Su llegada a la capital de Jalisco fue para incorporarse a la nueva Escuela de Arquitectura dirigida por Ignacio Díaz Morales, dentro de la Universidad de Guadalajara, cuyo rector era Jorge Matute Remus. Historia del arte, Historia de la arquitectura y Concepto de la composición abstracta fueron las cátedras que dictó entre 1949 y 1953, años en los que permaneció en Guadalajara.

Sobre su papel en la docencia, Daniel Goeritz Rodríguez comentó: “Él tenía una profunda vocación de ser maestro, de enseñar. Le tocó la guerra, sufrió mucho. Eso hizo que él tuviera el interés de transmitir lo que sabía. Siempre fue una persona muy crítica, y al mismo tiempo muy emprendedor para hacer cosas nuevas. Todo eso junto resultó en una persona que quiso desarrollar. Algo que tenía mucho era el trabajo en equipo. Hay un sinnúmero de obras hechas en colaboración. Creyó mucho en eso. No en ‘el arte por el arte’, sino en el arte que deja algo, que sirve de algo y que el público lo puede disfrutar”.

Pero más allá de compartir su conocimiento en las aulas, Mathías Goeritz le “regaló” a la ciudad la obra “El Pájaro Amarillo”; realizada en 1957 por encargo de Luis Barragán. La pieza fue creada para que funcionara como monolito de entrada a la nueva colonia Jardines del Bosque, localizada en Arcos y Avenida Inglaterra.

Entre intervenciones y vandalismo

Cabe señalar que el monolito amarillo ha tenido todo tipo de intervenciones, desde las que buscan darle una nueva identidad artística, hasta aquellas que la ensucian. Es así que en 2008, artistas del grupo Sector Reforma intervinieron la escultura con el “Proyecto de procesamiento icono-isocrónico a El pájaro amarillo”. Las acciones consistieron en colocar un gran velo morado, en una evocación religiosa de tintes católicos, para darle un nuevo significado a la estructura; dicho performance fue publicado en este medio el 20 de marzo del 2008.

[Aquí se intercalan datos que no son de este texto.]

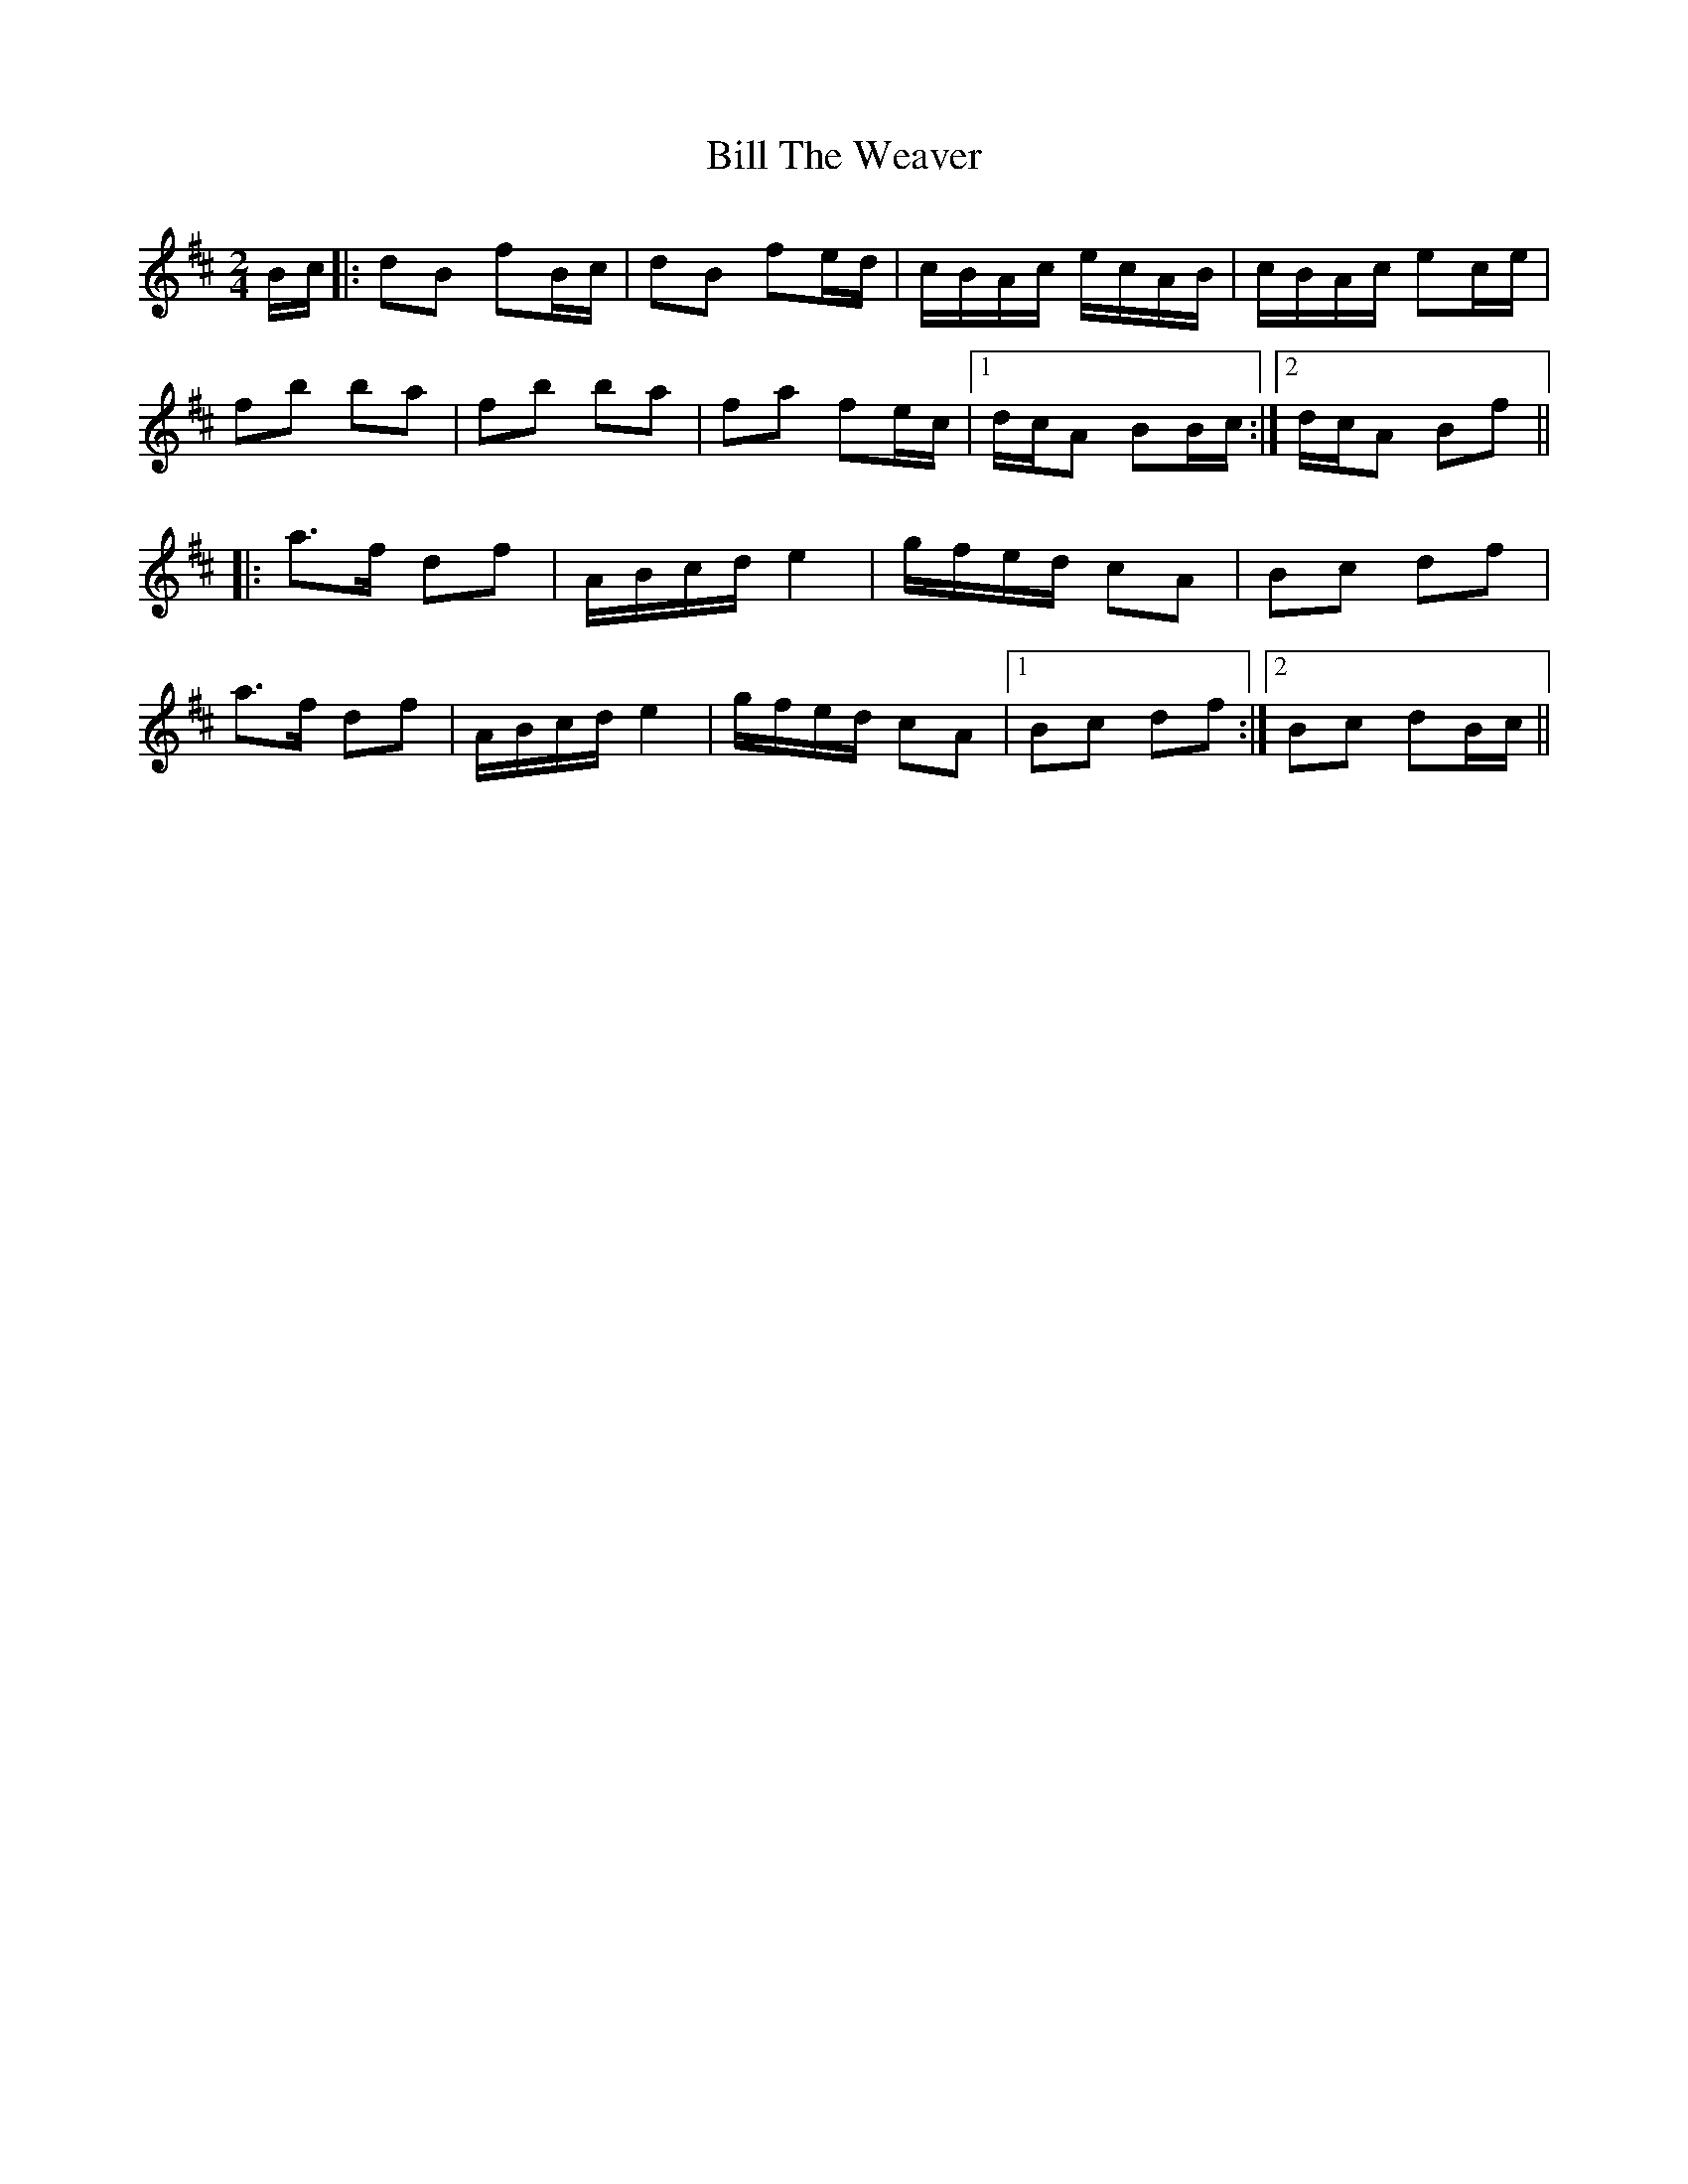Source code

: X: 1
T: Bill The Weaver
Z: whistlemanhimself
S: https://thesession.org/tunes/1914#setting1914
R: polka
M: 2/4
L: 1/8
K: Bmin
B/c/|:dB fB/c/|dB fe/d/|c/B/A/c/ e/c/A/B/|c/B/A/c/ ec/e/|
fb ba|fb ba|fa fe/c/|1d/c/A BB/c/:|2d/c/A Bf||
|:a>f df|A/B/c/d/ e2|g/f/e/d/ cA|Bc df|
a>f df|A/B/c/d/ e2|g/f/e/d/ cA|1Bc df:|2Bc dB/c/||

Por otro lado y para desgracia para el arte, no todas las intervenciones a la obra de Goertiz han tenido intenciones artísticas, pues ésta ha sido objeto de actos de vandalismo; incluso, a semanas de haber sido pintada de nuevo.

Otros espectros

Además de la docencia, del arte vinculado a la arquitectura, Goeritz estimuló la vida cultural de la ciudad al fundar cuatro galerías en los casi cuatro años que vivió en Guadalajara. En Camarauz expuso su obra en dos ocasiones, mientras que en Arquitac comenzó un ciclo de exposiciones en donde los tapatíos pudieron ver obras de artistas como Paul Klee.